In terms of retirement, yes, I am (retired early at age 58 almost two years ago). But my point was that the Conventional Wisdom is that "bonds are a bad thing for long term." If done right (and with a little bit of luck), a properly managed corporate bond portfolio delivering a consistent 6-8% return (which we will see again) makes as much, or perhaps more, sense than riding the ups and downs in the market hoping for a better return.
 
Runaway inflation is a concern but that would be the case regardless of where you are.
Sure, it is bad news for most assets.
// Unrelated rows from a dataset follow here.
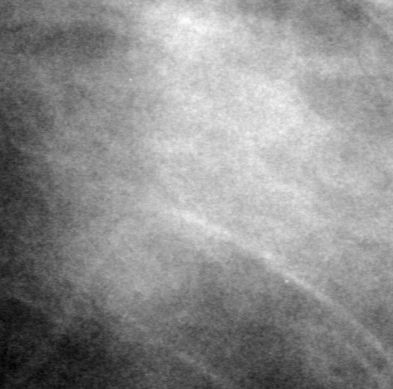
Region of interest cut from a scanned film mammogram (one marked finding), right breast, CC view.
Mass, shape oval, margins obscured; BI-RADS assessment category 0 (incomplete: needs additional imaging); subtlety rating 3 on a 1 (subtle) to 5 (obvious) scale; pathology (as recorded): benign.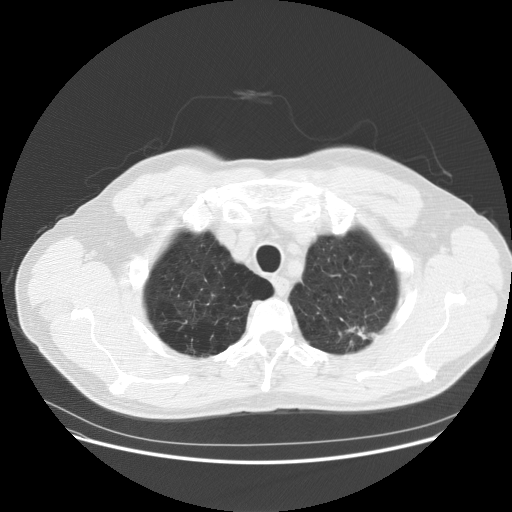
Chest CT (low-dose screening protocol), one axial image. First (baseline) screen. Lung window (W 1500 / L -600 HU). Standard (soft-tissue) reconstruction kernel (STANDARD). Slice 16 of 158 in the series. 512 × 512 image matrix. Male participant, aged 61 years at enrolment. Current smoker at enrolment.
Expert reader's lesion annotation, bounding box <329,310,396,366> (left, top, right, bottom; pixels). Reader record for this screening exam (exam-level; its link to the box is not recorded): non-calcified nodule or mass ≥4 mm, left upper lobe, 12 × 6 mm, poorly defined margins, soft tissue attenuation. Official screen result: positive, change unspecified: nodule(s) >= 4 mm or enlarging nodule(s), mass(es), or other non-specific abnormalities suspicious for lung cancer. Participant outcome: lung cancer diagnosed 317 days after this screen — adenocarcinoma, NOS, left upper lobe, poorly differentiated (G3), stage IIIA (AJCC 6th edition), 30 mm at pathology.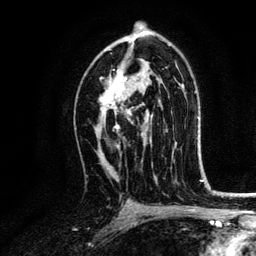
Breast MRI, one axial slice; slice 78 of 134 in the series (ordered by position); cropped to one breast; dynamic contrast-enhanced series, time point 2 of 6 at this slice position (early post-contrast); 3 T; TE 4.2 ms, TR 7.9 ms; 1.2 mm slice thickness; 256 × 256 image matrix, field of view 170 × 170 mm. Female patient.
Annotated regions visible in this slice (semi-automatic segmentation, software-assisted and operator-edited):
- enhancing-tissue mask used for the functional tumour volume (all voxels passing the contrast-enhancement thresholds inside the analysis volume; usually the tumour): bounding box <101,70,145,131> (left, top, right, bottom; pixels)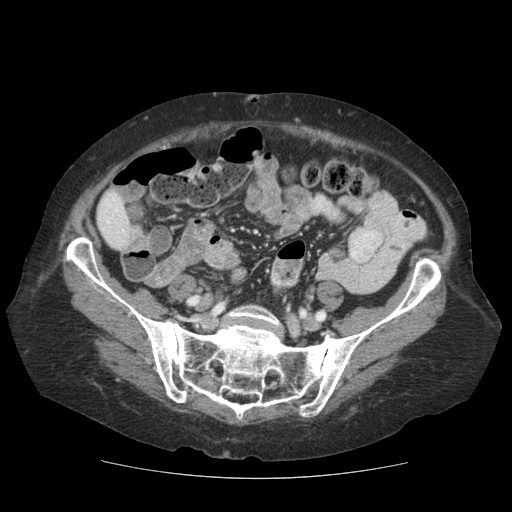
Contrast-enhanced abdominal CT (liver protocol), one axial slice; slice 14 of 111 in the series (ordered by position); reconstruction kernel STANDARD; soft-tissue window (W 400 / L 40 HU); 2.5 mm slice thickness; 512 × 512 image matrix, field of view 360 × 360 mm. From the clinical record (not read from this slice): diagnosis: hepatocellular carcinoma (patient treated with transarterial chemoembolisation; whether this scan precedes or follows treatment is not stated here); TNM stage (as recorded): Stage-I; Child-Pugh class: A; tumour differentiation: moderately-poorly differentiated; tumour nodularity: uninodular.
Outlined on this slice (semi-automatic segmentation, software-assisted and operator-edited):
- liver parenchyma outside the tumour (the mass and vessels are separate outlines, so this box may not span the whole liver): bounding box [x1, y1, x2, y2] px = [96, 190, 144, 250]
- portal vein: [107, 210, 117, 223]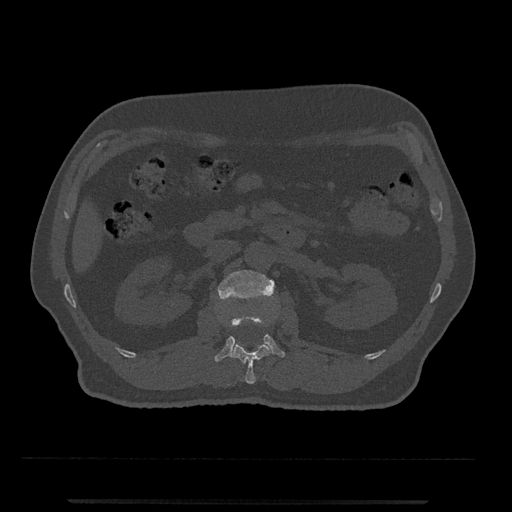
CT including the spine, one axial slice; bone window (W 1800 / L 400 HU); 0.5 mm slice thickness; 512 × 512 image matrix, field of view 419 × 419 mm. Patient: male, 63 years. Case-level facts recorded for this patient, not image findings: primary cancer: prostate.
Outlined on this slice (semi-automatic segmentation, software-assisted and operator-edited):
- L1 vertebra: bounding box <231,322,270,384> (left, top, right, bottom; pixels)
- L2 vertebra: <214,270,285,362>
But not all, and of those affected, not many are as negatively affected as long term bonds.

Ha
 
I've read a lot about the "carnage" in the bond market. While I don't particularly like bonds (I mostly agree that bonds are for getting out of jail, as one equity manager said years ago), it really doesn't seem that bad to me.
Barclays US Aggregate Bond Index, although on pace for its worst year ever according to an article in Investment News July 15, having just its third down year since 1976, is only down 2.71%. 1994 was the worst they cite, having been down 2.9%.
Seems like there must have been worse years than that.
So, this is bad?


I would have guessed that during the 70s when 10 year Treasuries were up 5% in a a couple of years, bond market loses would have been worse.


Still it is all about the risk/reward ratio. The upside to bonds with their pathetically low yield of 2-2.5% the last couple of years was very limited. A far cry from most years were you were getting paid 5-6% to hold them.